"Parts of your bridge would be both there and not there until you tried to cross it, what decides what stabilizes it to either value is not really understood."
Actually, existence and non-existence are not the kind of quantum states which can be superposed. A state is basically one realization of the list of all the properties which can be measured. Every atom of a real bridge contributes microscopic properties to the whole and you can imagine how irrelevant most of these properties are. When a real bridge is in a superposed state, it could mean for instance that there's no way to predict whether the rotation of one single electron in the whole bridge is clockwise or counter-clockwise. So the bridge spends most of its superposition time between very similar states.
The event which stabilises a superposed quantity is a measurement-like interaction, for instance a photon hitting the bridge. A large object is undergoing these measurement-like interactions all the time, billions of times in a split second. After each measurement the superposition slowly starts to restore itself. The probability of the measured state decreases from one and the probabilities of the other states gradually start to deviate from zero. But then another photon hits. So our bridges are stable, because they just keep switching back and forth between these similar quantum states and they never get even close to the states where the structure is failing.

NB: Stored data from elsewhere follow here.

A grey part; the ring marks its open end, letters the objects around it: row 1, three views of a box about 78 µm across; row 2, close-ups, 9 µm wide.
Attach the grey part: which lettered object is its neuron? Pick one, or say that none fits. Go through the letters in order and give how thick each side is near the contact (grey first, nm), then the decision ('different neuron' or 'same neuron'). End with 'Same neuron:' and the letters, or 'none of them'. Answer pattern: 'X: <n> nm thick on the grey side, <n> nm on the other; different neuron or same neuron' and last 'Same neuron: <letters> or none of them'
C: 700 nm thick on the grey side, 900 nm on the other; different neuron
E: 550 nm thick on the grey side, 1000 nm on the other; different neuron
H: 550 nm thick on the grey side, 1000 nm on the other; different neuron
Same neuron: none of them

You could think about a coin tossing experiment: you take thousand pennies and look how much the average number of tails deviates from 500 for each round. Most of the results will be inside 3% from the average value. With an increased number of pennies, the relative deviation gets smaller and smaller. So the average doesn't go away but the deviations cancel out. In quantum mechanics the averages are by design such that they follow the classical mechanics. There's no indication that there would be something fundamental to the macro systems which doesn't follow from the quantum theory.
It is difficult to do justice to the way the averages come out of quantum mechanics without a more technical discussion: how there's a complex amplitude associated to each possibility, how they vary over time, how they cancel out and how it follows that the least varying amplitudes make the largest contribution to the probability distribution, corresponding to the classical behaviour. I'm afraid that to get a good grasp of the technicalities one really has to consult a textbook, like Feynman lectures part 3.
"it doesn't sound like the quantum principles lead to classical mechanics by themselves. That is they have to be set to yield or agree with the right ones."
No, nothing has to be artificially set to yield or agree with some results from another source. The classical mechanics really follows from the quantum theory and if the latter had been discovered first, we would have been able to write down the former as an approximation. My intention was to say that because we can deduce this from the general properties of the quantum mechanics, it will also hold in any specific cases we might ever encounter.